Türkiye’de müzik ve popüler kültür tarihine aşina olmamızı bir hayli kolaylaştırmasıyla minnettar olduğum Derya Bengi, 70’li yılları anlattığı harika kitabında bu albümün, Moğollar’ın özgür bir biçimde özgünleşmesi anlamındaki değerini şu cümlelerle ifade ediyor: “…bu sefer mevcut halk ezgilerini çokseslendirmek yerine özgün çoksesli halk ezgileri dünyaya getirmekti esas olan.” Bengi’ye göre Moğollar, birlikte çalıştığı Barış Manço ve Cem Karaca gibi isimlerin şarkılarında harika işler ortaya koyuyordu ama grubun, yıldız bir sanatçıya ya da bildiğimiz halk ezgilerine bağlı kalmadan güçlü ve özgün bir müzik ortaya koyması bakımından Düm-Tek albümü özel bir yere sahipti.[1] Albümdeki bazı parçalar, Düm-Tek’in bu yönünü bir hayli ön plana çıkarıyor. İşte albümü özel kılan detaylar:

Gezgin Parça 7/8–9/8: Bu maddeyi isimlendirirken çok zorlandım ama “gezgin” kelimesi galiba tarif ettiğim şeye en yakını. Hani hayatınızı, özellikle de karakterinizin şekillendiği gençlik yıllarınızı farklı ortamlarda, farklı şehirlerde ve hatta belki de farklı ülkelerde vakitler geçirerek sürdürürsünüz; bunun sonucunda da kendinize kültürel geçişlere yatkınlık ve geniş bir bakış açısı gibi yetenekleri kazandırsınız ya… İşte bu albümde öyle bir lezzet var. Örneğin 7/8–9/8’i dinlediğimizde isminde bile bizim müziğimize yönelik bir anlam çıkan, ön plandaki enstrümanı kısa sap bağlamanın yakın akrabası olan cura olan bir parça ile karşılaşıyoruz. Şarkının ritminin ve ana melodisinin baş aktörleri de Türk müzisyenler. Ancak, bütün bunların yanında yerel unsurların başrolde olmasına rağmen bir parçanın evrensellik tanımına bu kadar uygun olup, adeta “yöresiz” bir niteliğe sahip olduğu kaç tane parça biliyoruz? Hani burada elimize bağlama alıp yabancı bir müziği çalarak evrenselleşmekten ya da batılı geleneği temsil eden enstrümanlar ile türkü çalmaktan bahsetmiyoruz; ortaya sıfırdan, özgün bir eser koymaktan bahsediyoruz. Çocuksu ve muzip hissiyatı ile eski filmlerden de hatırladığımız parça, muhtemelen albümde emeği geçen ve şarkının introsunu çalan Shollet ve Petiter’in de etkisiyle katkılarıyla bir hayli farklı bir kimliğe sahip. Üzerine konuşmak, beyin fırtınası yapmak konusunda çok hevesli olduğum bir parça ama kelime dağarcığım çok azını karşılayabiliyor. Ancak, ritimler konusunda o kadar iddialı yorum yapmak istemesem de dünya ile etkileşim olanaklarının çok daha zayıf olduğu yıllarda memleketimizin curasını, yörsel bir motif olmaktan çıkarıp bir dünya enstrümanı gibi icra etmiş olmak ciddi bir saygıyı hak ediyor. 7/8–9/8 bugün bile Moğollar konserlerinin değişmez parçalarından biri.

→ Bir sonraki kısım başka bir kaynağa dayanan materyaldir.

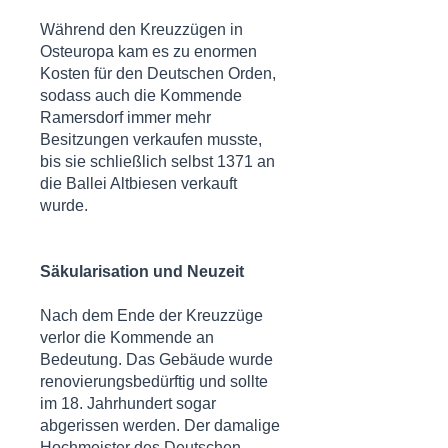
Während den Kreuzzügen in
Osteuropa kam es zu enormen
Kosten für den Deutschen Orden,
sodass auch die Kommende
Ramersdorf immer mehr
Besitzungen verkaufen musste,
bis sie schließlich selbst 1371 an
die Ballei Altbiesen verkauft
wurde.
Säkularisation und Neuzeit
Nach dem Ende der Kreuzzüge
verlor die Kommende an
Bedeutung. Das Gebäude wurde
renovierungsbedürftig und sollte
im 18. Jahrhundert sogar
abgerissen werden. Der damalige
Hochmeister des Deutschen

7/8–9/8 bugün bile her konserde çalınıyor. Cahit Berkay’ın cura ile çaldığı en güzel parçalardan biri.

“Rüyadaki Sesler” Hissiyatı: Jazz Semai albümünde Rüyadaki Sesler parçasını, geçtiğimiz haftalarda yazdığım yazıda konuştuk. Yüksek izninizle ben bu parçanın ismini, Düm-Tek albümündeki bazı şarkılar için benzetme olarak kullanacağım. Şark Yolu’nun ilk dakikasının sonlarında başlayan bölüm, basların ve klavyenin çivi gibi kulaklarımızın pasına pasına çakıldığı anlar yaşatıyor. Bu anları, albümde çokça kez tekrar eden “gerçeküstülük” hissiyatı ile tarif edebilirim. Türk baskısında Şark Yolu’ndan sonraki parça olan Kapalı Çarşı’da Cahit Berkay’ın kemençe çalış biçimi; gaipten gelen sesler ya da ancak bilincimizin bulanık olduğu anlardaki algılayış şeklimizle duyduğumuz sesler gibi. Bu parçaları tarif ederken cümleleri o kadar zor kuruyorum ki umarım anlayış gösterirsiniz. Gerçekten sürreal melodiler ve sesler dinliyoruz. Zira Kapalı Çarşı’da kemençelerle birlikte yürüyen klavye melodilerinin tonu da insanı tatlı bir çocukluk uykusunda hissettiriyor. Çocukken zihnimiz daha berrak olduğu halde birçok şeyi bilgi birikimimiz ve kelime dağarcığımız zayıf olduğu için nispeten yarım yamalak anlayıp yıllar geçtikçe de hayal meyal hatırladığımız için bize böyle hisler yaşatan bir albümü algılama konusunda da dumur olmamızı normal karşılıyorum.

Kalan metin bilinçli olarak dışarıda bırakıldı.